Anti-corruption agencies are not new. The first started appearing in the 1950s, and in Asia Pacific alone more than 42 were started between 1952 and 2016. Their success depends on a large number of factors. Transparency International recently reviewed six agencies in Asia Pacific and presented the findings at a conference in Bangkok in October 2017.
In the second of two articles, Transparency International sat down with Iqbal Mahmood, chairman of the Bangladesh Anti-Corruption Commission to discuss the importance and role of anti-corruption agencies.
Transparency International: What do you see as the most important role of an ACA?

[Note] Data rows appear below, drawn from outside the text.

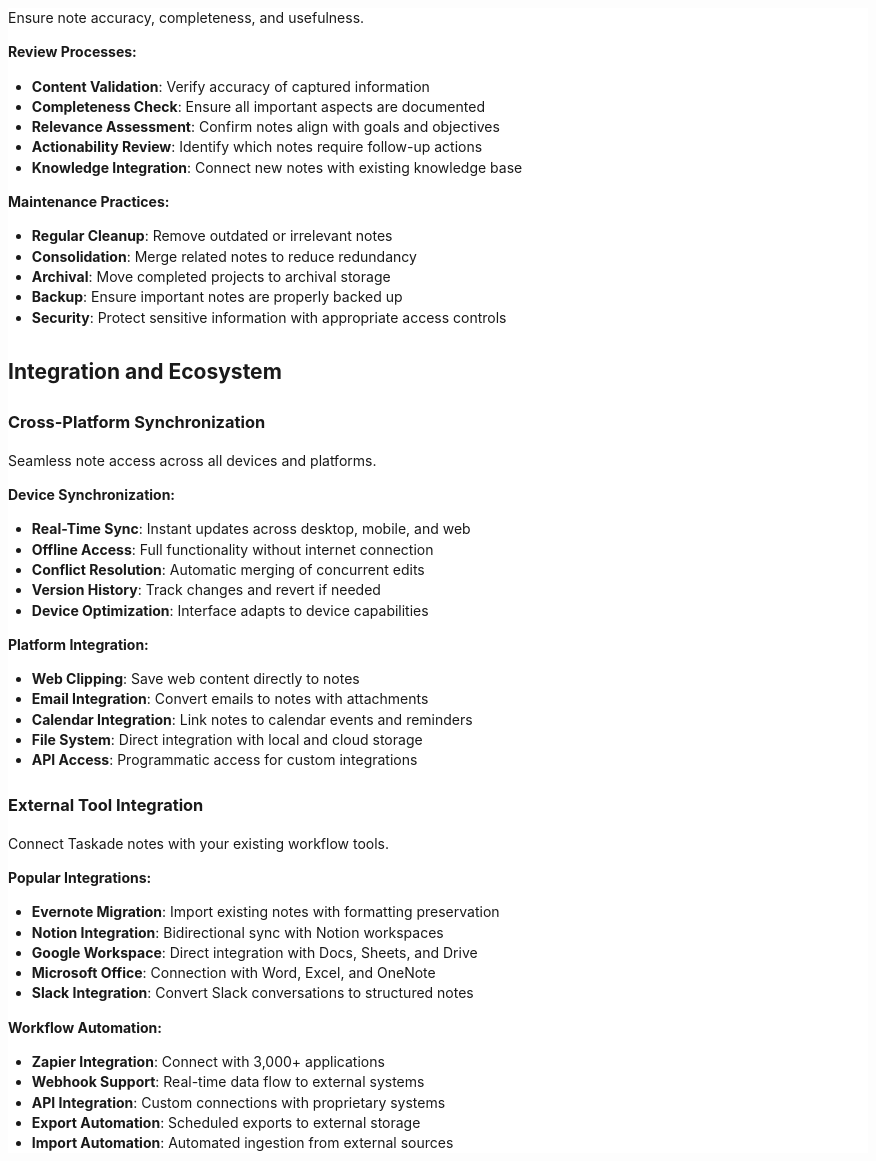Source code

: Ensure note accuracy, completeness, and usefulness.

**Review Processes:**
- **Content Validation**: Verify accuracy of captured information
- **Completeness Check**: Ensure all important aspects are documented
- **Relevance Assessment**: Confirm notes align with goals and objectives
- **Actionability Review**: Identify which notes require follow-up actions
- **Knowledge Integration**: Connect new notes with existing knowledge base

**Maintenance Practices:**
- **Regular Cleanup**: Remove outdated or irrelevant notes
- **Consolidation**: Merge related notes to reduce redundancy
- **Archival**: Move completed projects to archival storage
- **Backup**: Ensure important notes are properly backed up
- **Security**: Protect sensitive information with appropriate access controls

## Integration and Ecosystem

### Cross-Platform Synchronization

Seamless note access across all devices and platforms.

**Device Synchronization:**
- **Real-Time Sync**: Instant updates across desktop, mobile, and web
- **Offline Access**: Full functionality without internet connection
- **Conflict Resolution**: Automatic merging of concurrent edits
- **Version History**: Track changes and revert if needed
- **Device Optimization**: Interface adapts to device capabilities

**Platform Integration:**
- **Web Clipping**: Save web content directly to notes
- **Email Integration**: Convert emails to notes with attachments
- **Calendar Integration**: Link notes to calendar events and reminders
- **File System**: Direct integration with local and cloud storage
- **API Access**: Programmatic access for custom integrations

### External Tool Integration

Connect Taskade notes with your existing workflow tools.

**Popular Integrations:**
- **Evernote Migration**: Import existing notes with formatting preservation
- **Notion Integration**: Bidirectional sync with Notion workspaces
- **Google Workspace**: Direct integration with Docs, Sheets, and Drive
- **Microsoft Office**: Connection with Word, Excel, and OneNote
- **Slack Integration**: Convert Slack conversations to structured notes

**Workflow Automation:**
- **Zapier Integration**: Connect with 3,000+ applications
- **Webhook Support**: Real-time data flow to external systems
- **API Integration**: Custom connections with proprietary systems
- **Export Automation**: Scheduled exports to external storage
- **Import Automation**: Automated ingestion from external sources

Iqbal Mahmood (IM): The most important role is to earn the trust of the public. The major challenge that I see in my country is that the people don’t have trust in the anti-corruption commission so we have to reach out to the public. We tell them about the menace of corrupt practices in the government services delivery system and what we’re doing to tackle these practices. By doing so we earn the trust of the people so that they believe that we can curb corruption.
TI: What are your biggest challenges?
IM: Aside from earning the public’s trust in general, the biggest challenge is to catch the big fishes, those who are very powerful. That is a challenge because we’re not an island. We work in a country, a system, a society, a culture. We are among very powerful and influential people and it is a real challenge to go after the corrupt ones. We’re not always able to go for them so that is why the public don’t have full confidence and trust in us. But we do try to build trust by going for the big plunderers of public money.
TI: How much political interference do you get?
IM: There is so far no political interference on the Bangladesh Anti-Corruption Commission, but to tell you differently you do feel a pressure, a self-inflicted pressure. This is not a one-time game. You have to sustain operations. Once you go after a powerful politician, you can’t go back so there’s great pressure when deciding whether to prosecute politicians. It’s a challenge for an ACA to rise up to the level where you don’t feel such pressure.
TI: Do you think ACAs are an effective way of fighting corruption?
IM: Corruption has got to such a scale and people are suffering so you need a special agency to fight back. ACAs are important institutions all over the world and without them the corrupt people perhaps think that there’s no one to check their corruption. That’s why it’s important to have these institutions because they send out the message: “Look, there’s an institution to bring the corrupt to justice, so be careful.”
TI: What is the role of civil society organisations like Transparency International in supporting ACAs?
IM: Everybody is against ACAs, and civil society organisations like Transparency International are important because they are really supporting anti-corruption drives. When we feel pressure we reach out to these organisations and they come to rescue us. They can say what we cannot because these social organisations are very free. Also, they’re transparent, vocal and they have public trust so they are really valuable partners for ACAs.